BLITAR KAWENTAR, BLITARKAWENTAR.JAWAPOS.COM – Veda Ega Pratama kembali menjadi sorotan setelah dikabarkan mendapat dukungan dari perusahaan pelumas asal Jerman, Liqui Moly. Kehadiran sponsor internasional tersebut dinilai menjadi tambahan kekuatan bagi pembalap muda Indonesia yang tengah menjalani musim debutnya di ajang Moto3 2026.
Dalam dunia balap Grand Prix, Veda Ega Pratama memang terus menunjukkan perkembangan positif. Penampilannya yang konsisten di beberapa seri awal membuat namanya semakin diperhitungkan, baik oleh tim maupun para pengamat Moto3.
Meski demikian, sejumlah klaim dalam video yang beredar, seperti Valentino Rossi memberikan pujian khusus atau peluang promosi ke Moto2 yang disebut semakin dekat, belum disertai konfirmasi resmi. Oleh karena itu, informasi tersebut perlu dipandang sebagai spekulasi hingga ada pernyataan dari pihak terkait.
Dukungan Liqui Moly Dinilai Positif
Masuknya Liqui Moly sebagai sponsor disebut menjadi nilai tambah bagi perjalanan karier Veda Ega Pratama. Perusahaan asal Jerman itu dikenal cukup aktif mendukung berbagai ajang balap internasional, termasuk kompetisi roda dua.
Dalam balap modern, dukungan sponsor memang memiliki peran penting. Selain membantu pembiayaan kompetisi, sponsor juga dapat meningkatkan eksposur pembalap di mata tim-tim besar yang memantau talenta muda.
Namun, keberadaan sponsor bukan menjadi jaminan seorang pembalap akan otomatis naik kelas. Faktor utama tetap ditentukan oleh performa di lintasan, konsistensi meraih poin, serta hasil evaluasi dari tim.

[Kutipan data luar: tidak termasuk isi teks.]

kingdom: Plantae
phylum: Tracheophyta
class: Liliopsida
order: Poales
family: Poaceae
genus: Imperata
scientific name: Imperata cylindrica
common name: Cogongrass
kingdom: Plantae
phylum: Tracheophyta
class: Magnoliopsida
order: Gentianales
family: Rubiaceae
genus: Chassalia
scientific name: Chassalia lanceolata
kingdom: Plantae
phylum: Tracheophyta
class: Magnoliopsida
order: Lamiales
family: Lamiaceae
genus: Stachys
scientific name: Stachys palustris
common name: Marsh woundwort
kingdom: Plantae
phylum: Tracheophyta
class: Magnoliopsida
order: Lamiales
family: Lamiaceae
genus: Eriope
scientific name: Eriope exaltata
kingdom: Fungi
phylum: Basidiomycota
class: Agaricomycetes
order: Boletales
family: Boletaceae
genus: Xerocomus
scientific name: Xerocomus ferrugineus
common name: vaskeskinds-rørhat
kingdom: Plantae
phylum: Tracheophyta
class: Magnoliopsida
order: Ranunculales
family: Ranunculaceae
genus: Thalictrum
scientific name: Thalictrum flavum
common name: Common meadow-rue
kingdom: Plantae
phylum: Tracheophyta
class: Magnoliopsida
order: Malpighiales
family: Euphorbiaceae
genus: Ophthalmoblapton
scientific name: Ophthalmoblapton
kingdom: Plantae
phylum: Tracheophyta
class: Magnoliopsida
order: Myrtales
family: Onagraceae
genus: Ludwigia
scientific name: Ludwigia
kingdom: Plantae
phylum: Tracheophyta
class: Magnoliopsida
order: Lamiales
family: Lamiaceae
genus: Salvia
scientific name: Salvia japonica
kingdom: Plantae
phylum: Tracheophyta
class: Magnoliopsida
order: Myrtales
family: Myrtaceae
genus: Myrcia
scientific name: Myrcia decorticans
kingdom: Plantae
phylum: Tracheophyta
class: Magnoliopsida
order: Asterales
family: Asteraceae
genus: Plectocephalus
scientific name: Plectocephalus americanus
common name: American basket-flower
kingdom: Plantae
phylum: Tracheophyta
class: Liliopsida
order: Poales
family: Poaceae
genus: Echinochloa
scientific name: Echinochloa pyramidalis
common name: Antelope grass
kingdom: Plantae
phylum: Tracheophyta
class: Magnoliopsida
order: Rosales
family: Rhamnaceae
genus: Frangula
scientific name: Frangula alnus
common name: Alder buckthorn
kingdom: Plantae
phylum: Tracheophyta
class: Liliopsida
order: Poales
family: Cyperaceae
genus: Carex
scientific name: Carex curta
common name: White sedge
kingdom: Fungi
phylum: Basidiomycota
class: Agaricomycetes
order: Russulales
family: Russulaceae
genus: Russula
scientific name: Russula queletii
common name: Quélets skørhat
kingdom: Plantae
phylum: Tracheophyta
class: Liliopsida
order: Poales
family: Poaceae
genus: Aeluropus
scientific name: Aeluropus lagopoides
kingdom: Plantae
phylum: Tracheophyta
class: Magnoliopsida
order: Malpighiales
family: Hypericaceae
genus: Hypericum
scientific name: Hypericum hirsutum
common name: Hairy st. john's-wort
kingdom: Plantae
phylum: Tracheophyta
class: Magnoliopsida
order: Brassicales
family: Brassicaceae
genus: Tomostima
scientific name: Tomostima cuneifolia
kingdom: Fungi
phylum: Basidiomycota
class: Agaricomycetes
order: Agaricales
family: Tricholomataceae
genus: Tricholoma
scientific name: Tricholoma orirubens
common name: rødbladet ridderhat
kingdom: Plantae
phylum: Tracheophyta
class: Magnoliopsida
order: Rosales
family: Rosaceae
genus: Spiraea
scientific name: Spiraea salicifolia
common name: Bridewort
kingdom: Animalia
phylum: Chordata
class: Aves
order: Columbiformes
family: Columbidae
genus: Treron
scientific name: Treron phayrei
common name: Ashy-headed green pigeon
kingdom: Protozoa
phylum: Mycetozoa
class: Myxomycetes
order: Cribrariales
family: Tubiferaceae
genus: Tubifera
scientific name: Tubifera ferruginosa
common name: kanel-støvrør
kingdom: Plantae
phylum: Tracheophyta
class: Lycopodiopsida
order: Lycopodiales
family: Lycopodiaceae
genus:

Bangkit Setelah Insiden di Assen
Video tersebut juga menyoroti insiden yang dialami Veda Ega Pratama pada GP Belanda di Sirkuit Assen.
Saat itu, Veda tampil kompetitif dan sempat bersaing di barisan depan sebelum mengalami kecelakaan yang membuatnya gagal menyelesaikan balapan. Hasil tersebut membuat pembalap asal Gunungkidul kehilangan peluang meraih poin penting.
Meski gagal finis, Veda menunjukkan sikap profesional dengan mengakui kesalahan dan menjadikan insiden tersebut sebagai bahan evaluasi untuk menghadapi seri-seri berikutnya.
Fokus Menatap GP Jerman
Usai GP Belanda, perhatian Veda kini beralih ke Moto3 GP Jerman di Sirkuit Sachsenring.
Lintasan Sachsenring dikenal memiliki karakter teknis dengan dominasi tikungan kiri yang menuntut kemampuan menjaga corner speed dan pengereman yang presisi. Karakter tersebut dinilai cukup sesuai dengan gaya balap Veda yang mengandalkan kelincahan saat memasuki tikungan.
Jika mampu tampil konsisten di Sachsenring, peluang Veda untuk memperbaiki posisi klasemen Moto3 musim 2026 akan semakin terbuka.
Klaim Valentino Rossi Belum Terverifikasi
Video juga menyebut Valentino Rossi memberikan pujian terhadap mentalitas dan kemampuan Veda Ega Pratama.
Namun hingga saat ini belum ada rekaman wawancara, pernyataan resmi, maupun publikasi dari pihak Valentino Rossi yang dapat memverifikasi klaim tersebut.
Karena itu, publik sebaiknya membedakan antara informasi yang telah dikonfirmasi dengan narasi yang masih berupa opini atau spekulasi dalam konten media sosial.
Terlepas dari berbagai rumor yang berkembang, perkembangan karier Veda Ega Pratama memang layak mendapat perhatian. Dukungan sponsor internasional dan pengalaman bertanding di Moto3 menjadi bekal berharga bagi pembalap muda Indonesia tersebut untuk terus berkembang di level Grand Prix. Konsistensi meraih hasil positif di lintasan akan menjadi faktor utama yang menentukan peluangnya menembus Moto2 pada masa mendatang.